A comparison of SpaceShipOne and SpaceShipTwo. Credit: Virgin Galactic
The X Prize required competitors to complete two manned flights to an altitude of 100 kilometers, or 62 miles, the somewhat arbitrary "boundary" of space. After Rutan won the X-Prize, Branson launched Virgin Galactic and announced plans to build a fleet of larger spacecraft to carry space tourists on sub-orbital flights.

Looking to the future, Rutan said "I believe, to satisfy this market, there will need to be between 40 and 50 spaceships. Assuming we have enough spaceports and assuming we work the cost numbers appropriately we can attract that large number of people. That's what will be required" for the long-term success of commercial manned spaceflight.

Peter Diamandis, who directed the Ansari X Prize program, hailed SpaceShipTwo as an "incredible milestone" and said the industry will flourish despite the high initial cost.

"There is definitely a business model, he said in an interview. "We've got more billionaires on the planet and millionaires than ever before in the history of humanity. It's the same thing with every new technology, whether it's cellphones or airplanes, the wealthy step up first, they pay the higher ticket price and eventually it becomes available to everybody. We need to demonstrate the market and the technology will follow."

SpaceShipTwo will be carried aloft by a futuristic-looking mothercraft called WhiteKnightTwo, a four-engine jet-powered aircraft unveiled last year that features twin fuselages mounted on either side of a huge wing.

For the unveiling Monday, WhiteKnightTwo, with the rocket plane attached to the center of the wing, was rolled into view amid soaring music and floodlights.

SpaceShipTwo will be released at an altitude of 50,000 feet. A hybrid rocket motor burning solid propellant with nitrous oxide then will boost SpaceShipTwo onto a steep trajectory to an altitude of more than 62 miles.

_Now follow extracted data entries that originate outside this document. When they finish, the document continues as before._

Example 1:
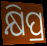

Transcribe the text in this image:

କ୍ଷିପ୍ର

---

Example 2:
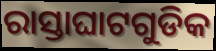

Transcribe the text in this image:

ରାସ୍ତାଘାଟଗୁଡିକ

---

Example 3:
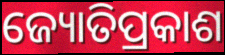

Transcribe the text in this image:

ଜ୍ୟୋତିପ୍ରକାଶ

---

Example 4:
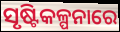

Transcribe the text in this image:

ସୃଷ୍ଟିକଳ୍ପନାରେ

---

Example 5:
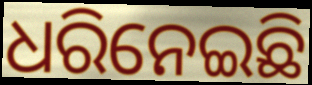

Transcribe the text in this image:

ଧରିନେଇଛି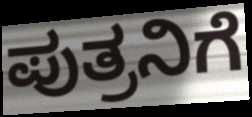
ಪುತ್ರನಿಗೆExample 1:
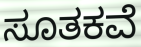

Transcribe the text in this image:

ಸೂತಕವೆ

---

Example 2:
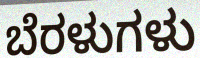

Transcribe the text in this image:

ಬೆರಳುಗಳು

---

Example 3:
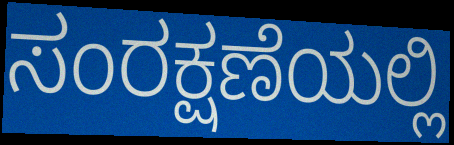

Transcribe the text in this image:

ಸಂರಕ್ಷಣೆಯಲ್ಲಿ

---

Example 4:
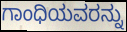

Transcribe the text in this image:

ಗಾಂಧಿಯವರನ್ನು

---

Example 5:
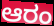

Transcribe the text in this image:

ಆರಂ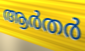
ആർതർ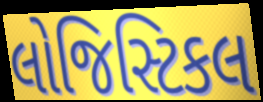
લોજિસ્ટિકલ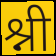
श्नीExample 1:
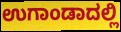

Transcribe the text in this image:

ಉಗಾಂಡಾದಲ್ಲಿ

The roomy cabin of SpaceShipTwo, about the same size as a large executive jet, features multiple portholes to give its passengers a spectacular view of Earth and space.

After about five minutes of weightlessness as the spaceplane arcs through the top of its ballistic trajectory, the rocket plane will fall back into the atmosphere, pivoting its wings upward in a "feathering" technique invented by Rutan to increase drag and ease the stress or re-entry. From there, the spacecraft will glide to a normal runway landing.

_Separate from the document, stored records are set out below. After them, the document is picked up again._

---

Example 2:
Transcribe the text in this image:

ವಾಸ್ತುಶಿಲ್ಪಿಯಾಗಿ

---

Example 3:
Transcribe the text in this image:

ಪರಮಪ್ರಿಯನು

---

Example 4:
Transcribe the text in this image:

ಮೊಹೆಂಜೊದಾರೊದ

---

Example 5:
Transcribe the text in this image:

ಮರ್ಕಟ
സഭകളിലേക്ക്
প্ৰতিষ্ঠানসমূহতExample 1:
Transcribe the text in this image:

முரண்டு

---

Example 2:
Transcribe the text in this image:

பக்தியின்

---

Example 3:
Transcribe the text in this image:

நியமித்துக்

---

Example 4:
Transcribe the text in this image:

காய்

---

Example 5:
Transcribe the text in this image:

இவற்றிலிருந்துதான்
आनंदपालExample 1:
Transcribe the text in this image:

An artist's rendering showing SpaceShipTwo's wings 'feathered' for re-entry. Credit: Virgin Galactic
Rutan said the spacecraft is being built with a design philosophy that requires a much greater factor of safety than government standards for manned space flight.

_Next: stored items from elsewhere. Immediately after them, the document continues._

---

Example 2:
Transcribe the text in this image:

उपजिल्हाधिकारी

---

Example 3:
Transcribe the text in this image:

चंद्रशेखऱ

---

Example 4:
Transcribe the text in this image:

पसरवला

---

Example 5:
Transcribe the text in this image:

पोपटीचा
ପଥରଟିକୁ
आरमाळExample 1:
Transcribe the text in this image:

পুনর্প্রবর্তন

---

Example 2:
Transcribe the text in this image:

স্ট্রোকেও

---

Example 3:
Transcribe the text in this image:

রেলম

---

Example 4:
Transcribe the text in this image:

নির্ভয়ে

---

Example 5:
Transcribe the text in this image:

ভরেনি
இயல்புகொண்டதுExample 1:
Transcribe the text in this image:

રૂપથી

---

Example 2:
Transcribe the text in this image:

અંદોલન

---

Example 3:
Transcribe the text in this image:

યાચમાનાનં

"I believe it's not enough, in terms of developing something for the public, to say we'll just do the best that we can," he said. "I believe you also have to have a goal. And clearly the goal of meeting the safety of government manned spaceflight is not anywhere near acceptable, where 4 percent of the people who have left the atmosphere have died. I believe we need to set our sights more on the goal of the safety of the early airliners, and that's an extremely difficult goal.

"That's what we're shooting for, that's what has (guided) our decisions on redundancy and on quality and on training," he said. "What we will achieve now is based on how well we do in our best efforts. But at least we have a proper goal. Making sure spaceflight can attract customers and can fly safely is a much bigger job than doing a research program like we've done before."

How the budding commercial space market might react to a failure early in the program remains to be seen. But Diamandis said he is optimistic.

"If anybody can, Scaled can build a vehicle that's robust and highly reliable," he said.